In het verschiet ziet men den hoogleeraar Luzac naar de woning gaan van zijnen vriend, den natuurkundige Bonnet; hij liep den dood tegen, toen reeds de echtgenoote zijns vriends was omgekomen, en terwijl de hoogleeraar Kluit met zijne vrouw on der de puinen hunner woning met den dood worstelden, dien zij niet mochten ontkomen. Op deze hoogte moet zich ook de dochter bevonden hebben van den jood Andries, welke aan dit huis met eenige goederen op zicht gezonden was.
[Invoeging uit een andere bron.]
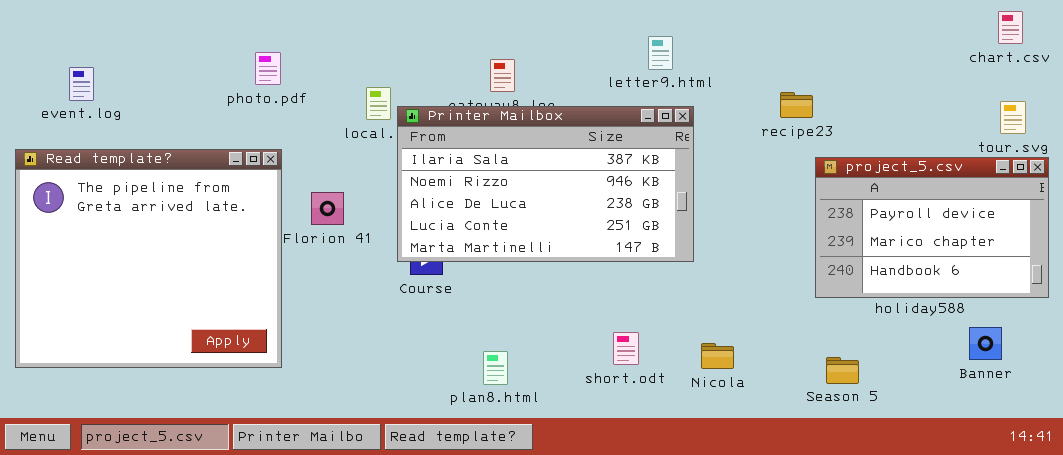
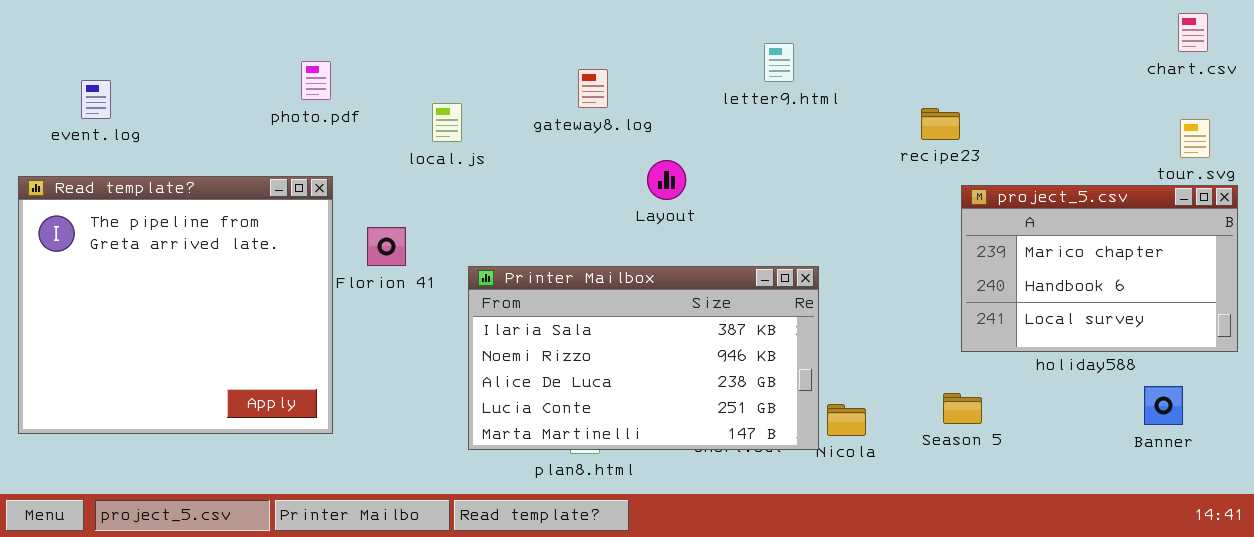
Printer Mailbox: [397,106,694,262] -> [468,266,819,450], moved
project_5.csv: [815,157,1049,298] -> [961,185,1238,352], scrolled down 1 row
Season 5: [826,357,859,384] -> [943,393,982,424], moved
Aan de noordzijde van het Rapenburg, nagenoeg vlak voor de woningen van den hoogleeraar Rau en den predikant Broes, ligt het noodlottige schip, met 37000 pond buskruit geladen, dat de oorzaak zou worden van de vreeselijke uitbarsting. Op het dek staat een veertienjarige jongen, die naar men meent op dat oogenblik alleen aan boord was. Zoo getuigde althans Jan Overduin, die achter het kruitschip met zijne schuit lag te baggeren, schoon hij zich voor het overige niets wist te herinneren, daar hij zelf bij de uitbarsting in het water geslagen en aan de overzijde der gracht weer op den kant geworpen werd.
Op den stoep van het hoekhuis bij de Lange Brug staat eene vrouw met een kind op den arm; dit is de echtgenoote van den onderwijzer der school van het Nut. Terwijl de laatste in zijne school bezig was, zag de ongelukkige vrouw zich eenklaps met steenen, glasscherven en stukken hout overdekt, het kind uit haren arm gerukt en onder eenen boom verpletterd, en hare woning ingestort. Een groot gedeelte van het schoolvertrek was met den onderwijzer en een aantal leerlingen naar beneden gezakt, en een en zestig personen zagen zich hier plotseling onder het puin bedolven, waaruit er twaalf levenloos zouden worden opgehaald.
Doch genoeg van al die droevige herinneringen; het tooneel van Leidens ramp laat zich eer gevoelen dan beschrijven. Wie zich een denkbeeld wil maken van de vreeselijke verwoesting, die een der schoonste gedeelten van Leiden in een jammerlijken puinhoop herschiep, beschouwe bij gelegenheid het tafereel dat daarvan onmiddellijk na de ramp door den schilder Hanssen vervaardigd is en op het koninklijk museum te 's-Gravenhage berust. Lang bleef de plek eene akelige woestenij, doch de tegenwoordige Ruïne, een uitgestrekt plein, waarop zich thans het standbeeld van burgemeester Van der Werff verheft, herinnert alleen nog door den naam aan de verschrikkelijke ramp, en zal weldra, in een plantsoen herschapen, opnieuw een sieraad van Leiden worden, gelijk de verwoeste wijk indertijd met recht genoemd werd.